Retype the text lines of every item below, character for character, and omit the pictures from your answer.

____ Records for the exercise

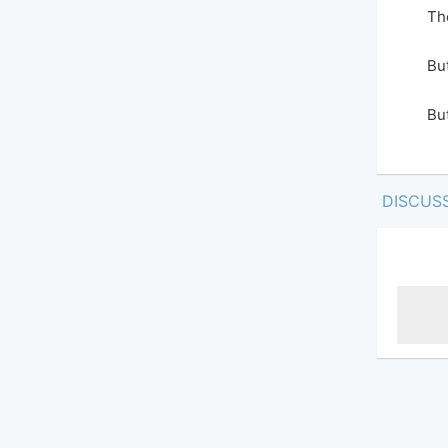
Th
But
But
DISCUS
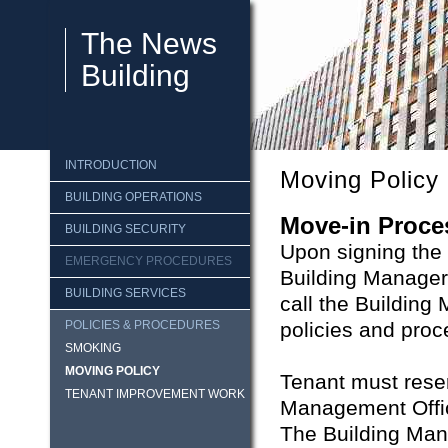
The News
Building
INTRODUCTION
Moving Policy
BUILDING OPERATIONS
Move-in Proce
BUILDING SECURITY
Upon signing the l
EMERGENCY PROCEDURES
Building Manager
BUILDING SERVICES
call the Buildin
POLICIES & PROCEDURES
policies and proc
SMOKING
MOVING POLICY
Tenant must reser
TENANT IMPROVEMENT WORK
Management Offic
The Building Mana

________

• **Worked solution**
Th
But
But
DISCUS
The News
Building
INTRODUCTION
Moving Policy
BUILDING OPERATIONS
Move-in Proce
BUILDING SECURITY
Upon signing the l
EMERGENCY PROCEDURES
Building Manager
BUILDING SERVICES
call the Buildin
POLICIES & PROCEDURES
policies and proc
SMOKING
MOVING POLICY
Tenant must reser
TENANT IMPROVEMENT WORK
Management Offic
The Building Mana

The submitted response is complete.